Yes, it is fascinating to me how much we desire to help and in that end up sometimes causing more distress rather than soothing it. I’m most interested in the position of still doing one’s best while in the face with opposition, how do we maneuver this terrain?
I really appreciate your perspective. Sadly, I have had the experience of alienating a few people involved with MLM companies…good people, just misguided.
Sometimes we alienate without realizing it until we’ve had time to reflect. I know that one for sure. I’m hoping that continued reflection will yield a new way of communicating. What do you think you will do differently the next time you are faced with aromatherapy practices that don’t match your own?
Nyssa: Your mom sent me the Dialogue Decalogue as I am in beginning of communicating with a DoTerra rep. She is a wonderful person, a nutritionist, doula, loving and healthly. We have similar beliefs in pregnancy, birthing, food etc. but obviously different understanding about essential oils. She suggested that we get together so I could smell some of her oils. I wrote her back and said that if we followed the ground rules of the Dialogue Decalogue, I am very open and willing. Have not heard back from her but am blown away by the lessons in higher communication and respect that this Dialogue suggests. No matter if she is willing or not, this has changed me forever. THANK YOU!!!
Your comment just proves the point that there will be no dialogue “good people, just misguided”. No thanks
Jaymie, What you bring up is an astute observation. Yes, one comment did use this phrase you’ve highlighted and I think it shows how quickly, easily, and effortlessly we fall into these judgements. Personally, my goal is to continue to bring these judgements to light. I’ll offer myself as an example; as aware as I think I am to these issues, the scenario in the article highlights how I fell into the trap of righteousness – to the detriment of what could have been a fruitful conversation. What I hope to demonstrate is that it is the bringing to light how often we close off, really seeing it, that will allow dialogue effectively. I hope your comment generates dialogue among those who wish to travel the rocky terrain. Thank you for your insight.
Hi Nyssa,
How nice to read your entry, strangely I, too, was a Religion major, Comparative Religion. One of the things I have learned in my sixty years on this Planet, twenty-eight of them teaching, is that when we set about to educate others all we can do is present our material. Whether the other choses to digest, learn, grow, change from what we offer is not up to us, and really is of no consequence. All we can do, all that is our Karma, is to share our Truth. I will definitely look up the Dialogue Decalogue. Thanks again.
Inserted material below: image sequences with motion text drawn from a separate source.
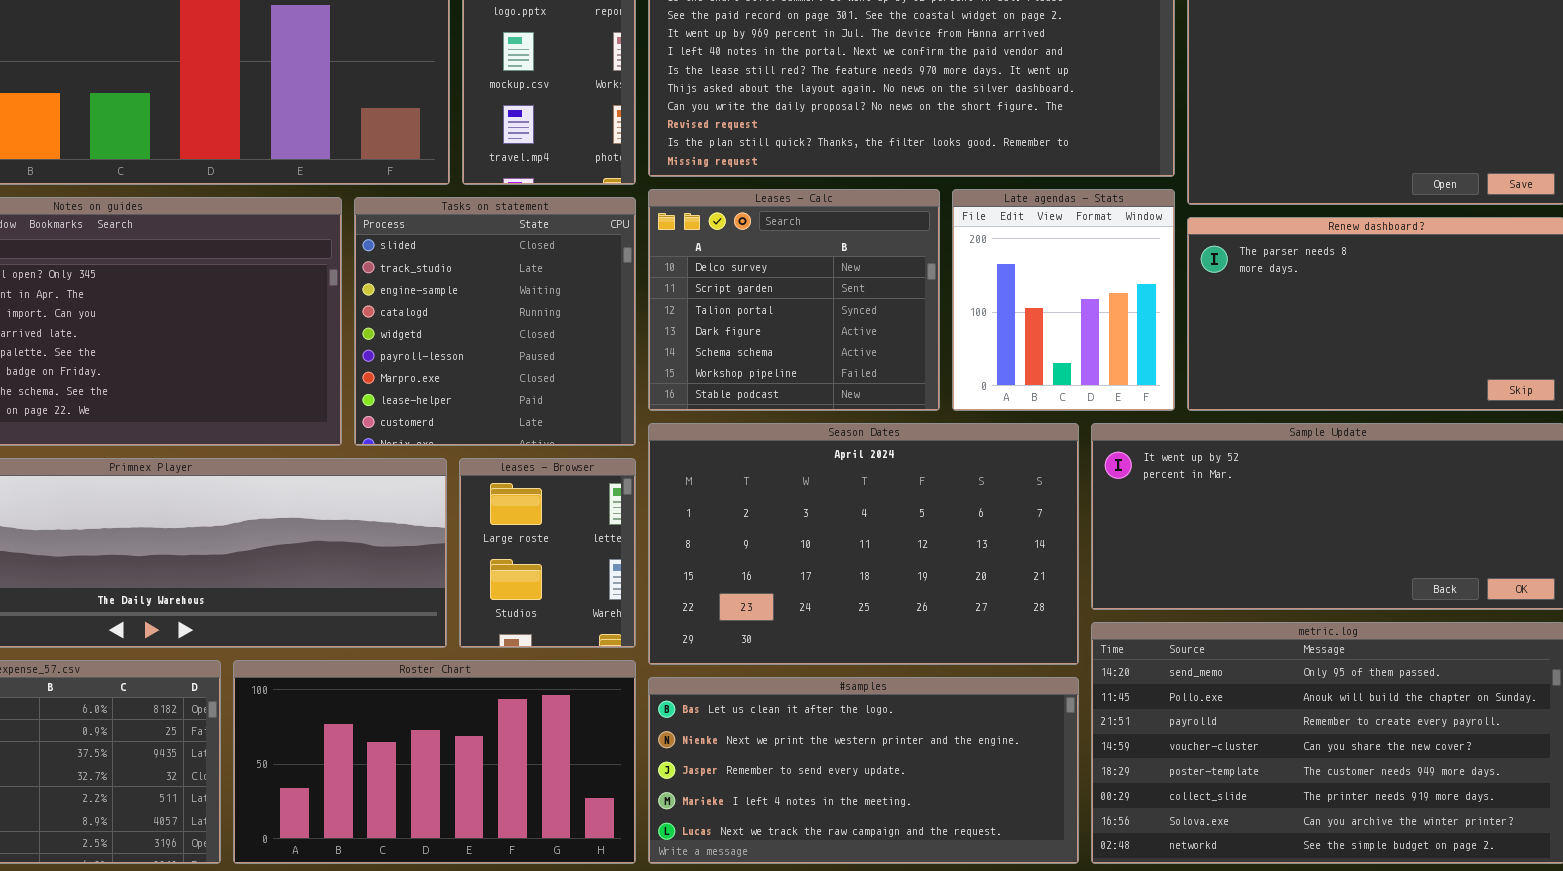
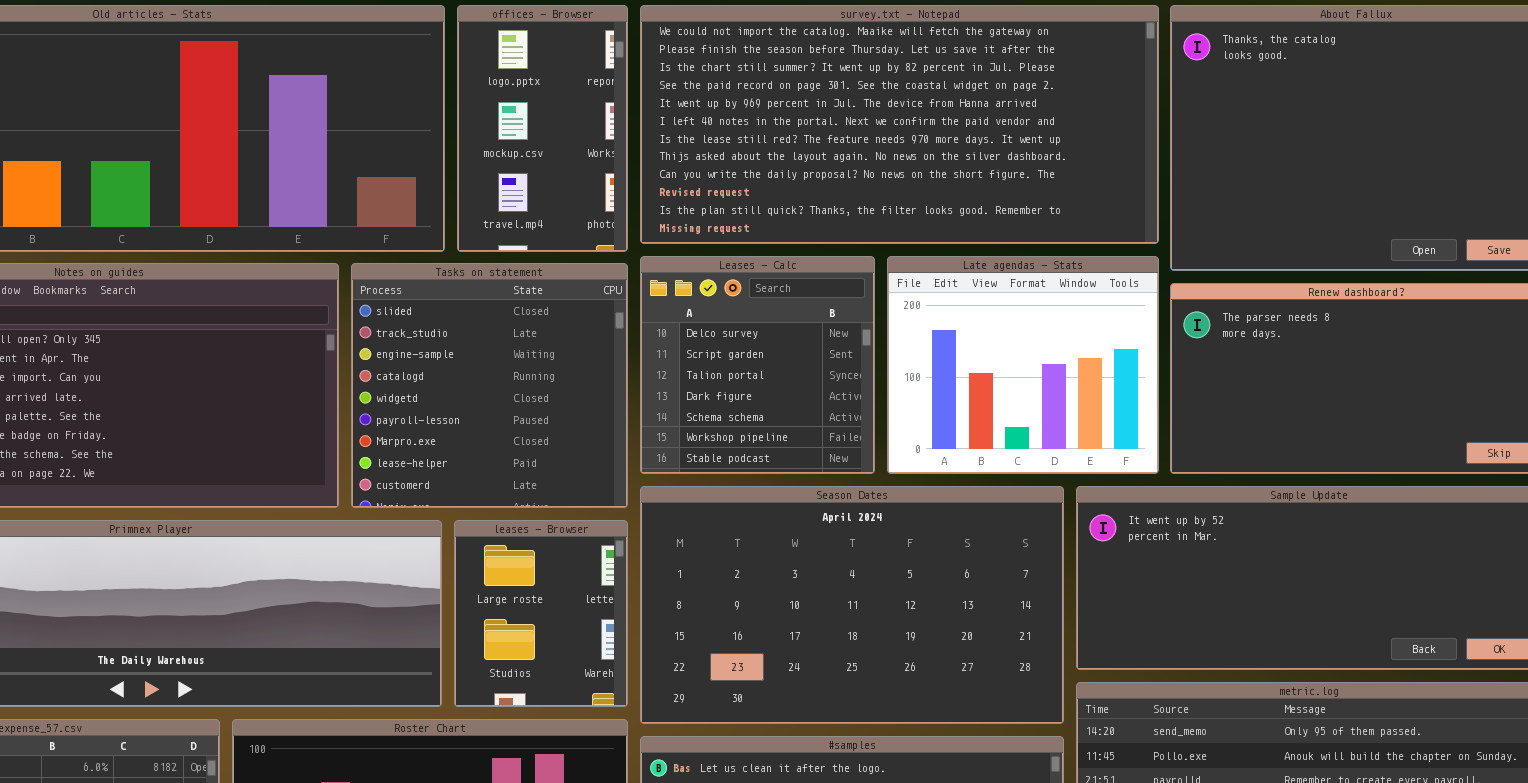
Leases - Calc: [648,189,940,411] -> [640,256,875,474], resized
Late agendas - Stats: [952,189,1175,411] -> [887,256,1159,474], resized

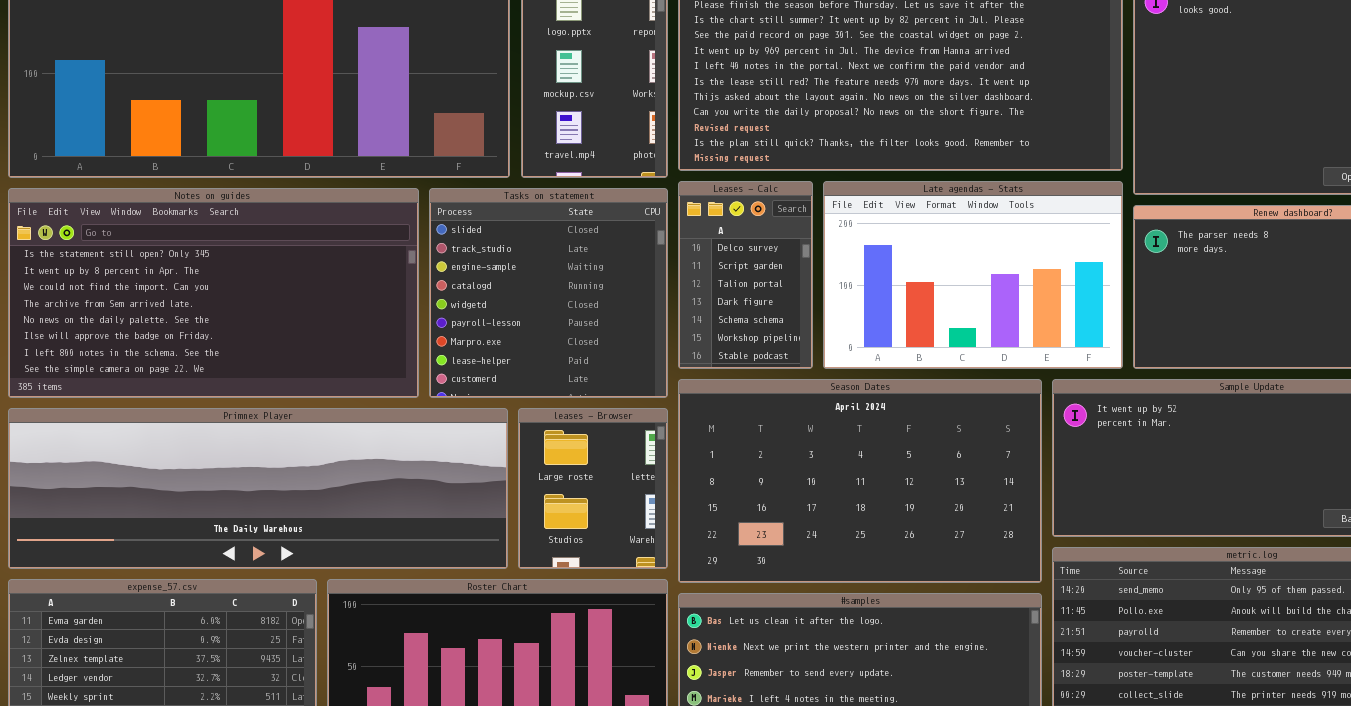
Leases - Calc: [640,256,875,474] -> [678,181,813,369], resized
Late agendas - Stats: [887,256,1159,474] -> [823,181,1123,369], resized

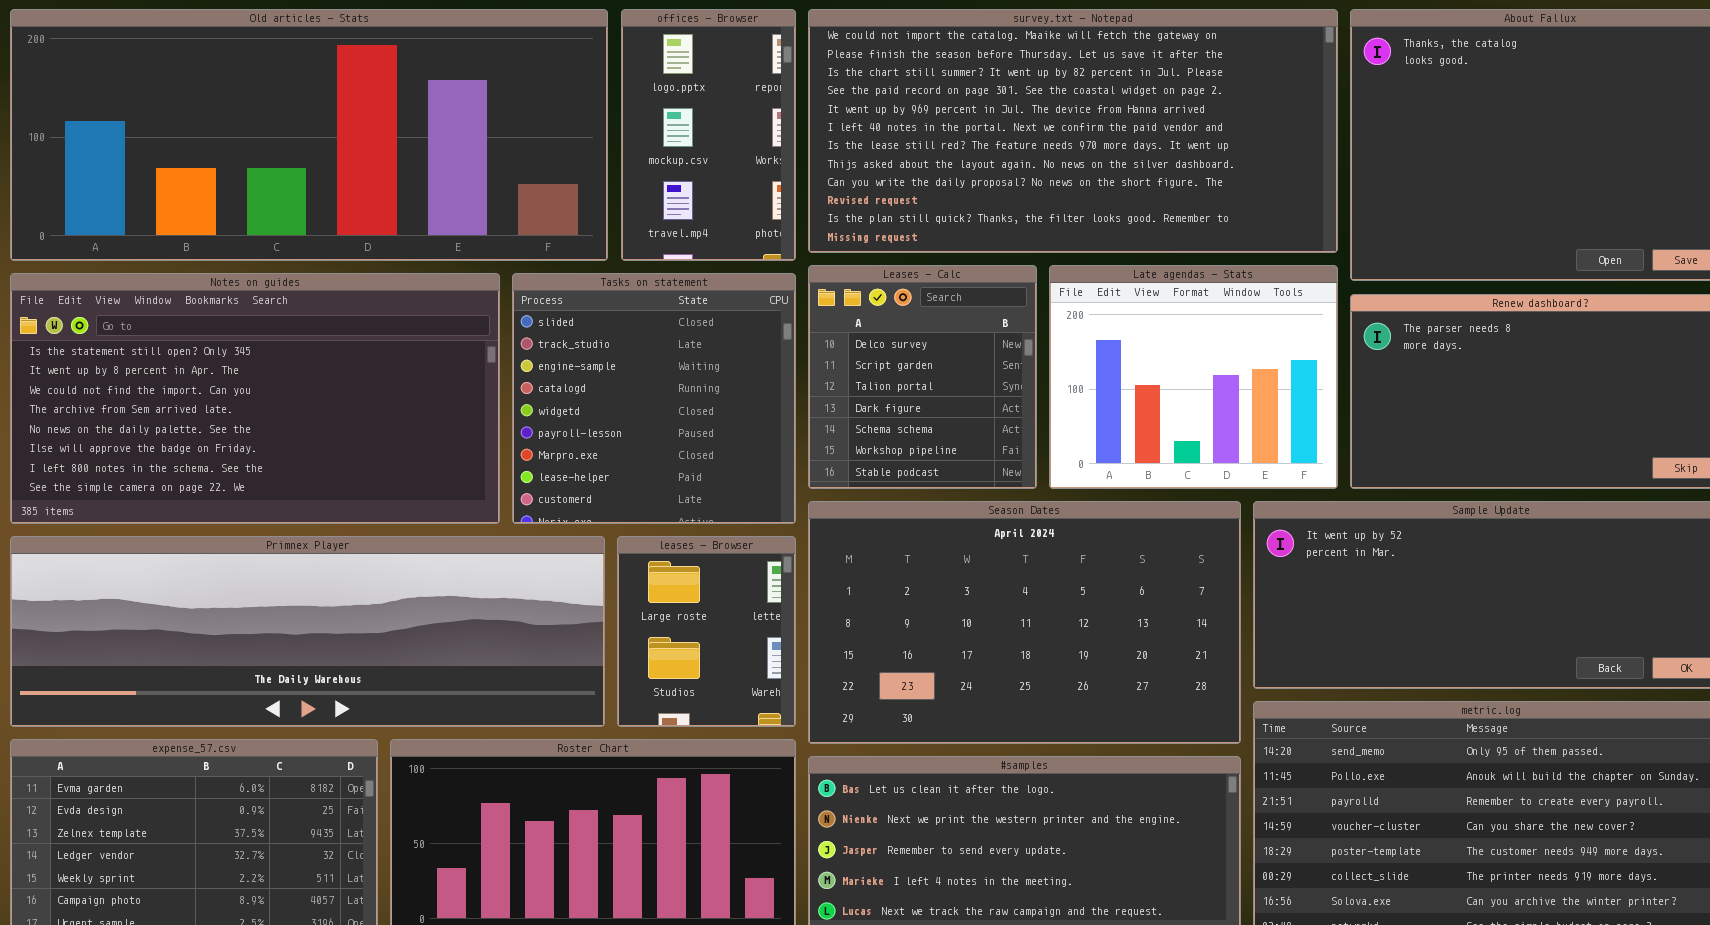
Leases - Calc: [678,181,813,369] -> [808,265,1037,489], resized
Late agendas - Stats: [823,181,1123,369] -> [1049,265,1338,489], resized

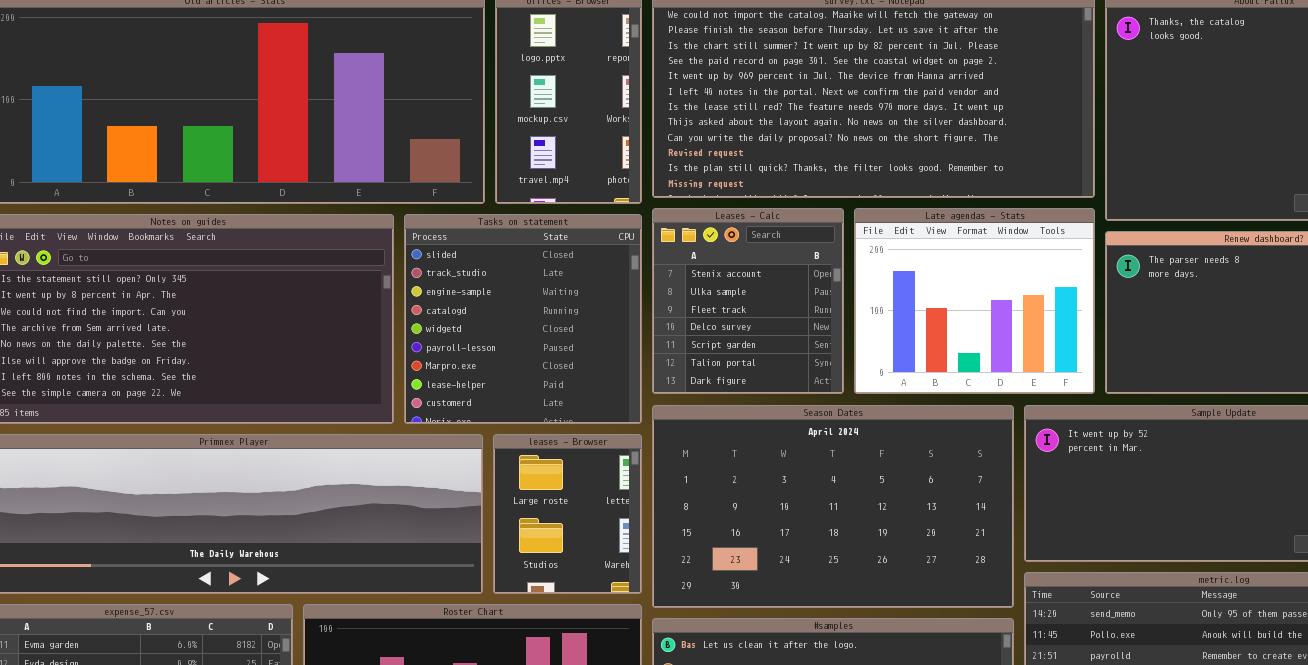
Leases - Calc: [808,265,1037,489] -> [652,208,844,394], scrolled up 3 rows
Yes, religion has a great way of teaching us about these issues, doesn’t it? I had no idea how incredibly applicable this field of study would be! Drawing on teaching of eastern religions, if we can share without attachment for the outcomes we are in the best place. Learning how to get there is another story…and a life long journey at that! Thanks for reading, Sally. : )
Thank you! This is a brilliant article, and can be helpful in any number of controversial conversations!
Nyssa Hanger, Bless you , you are wise way beyond your years. When we can all reach a place of peace within our selves, we won’t feel the need to correct (as we see it ) anyone else. We respect others by meeting them where they are at, as we would want them to do for us. You truly have a beautiful way of explaining it. If we have to lose friends because they don’t agree with our thoughts, we might need to look at ourselves. It has taken me way more many years to learn this, so glad you are sharing it with others. I wish you much success in your new business. With your mindset, you will do well.
Well said. I look forward to reading more.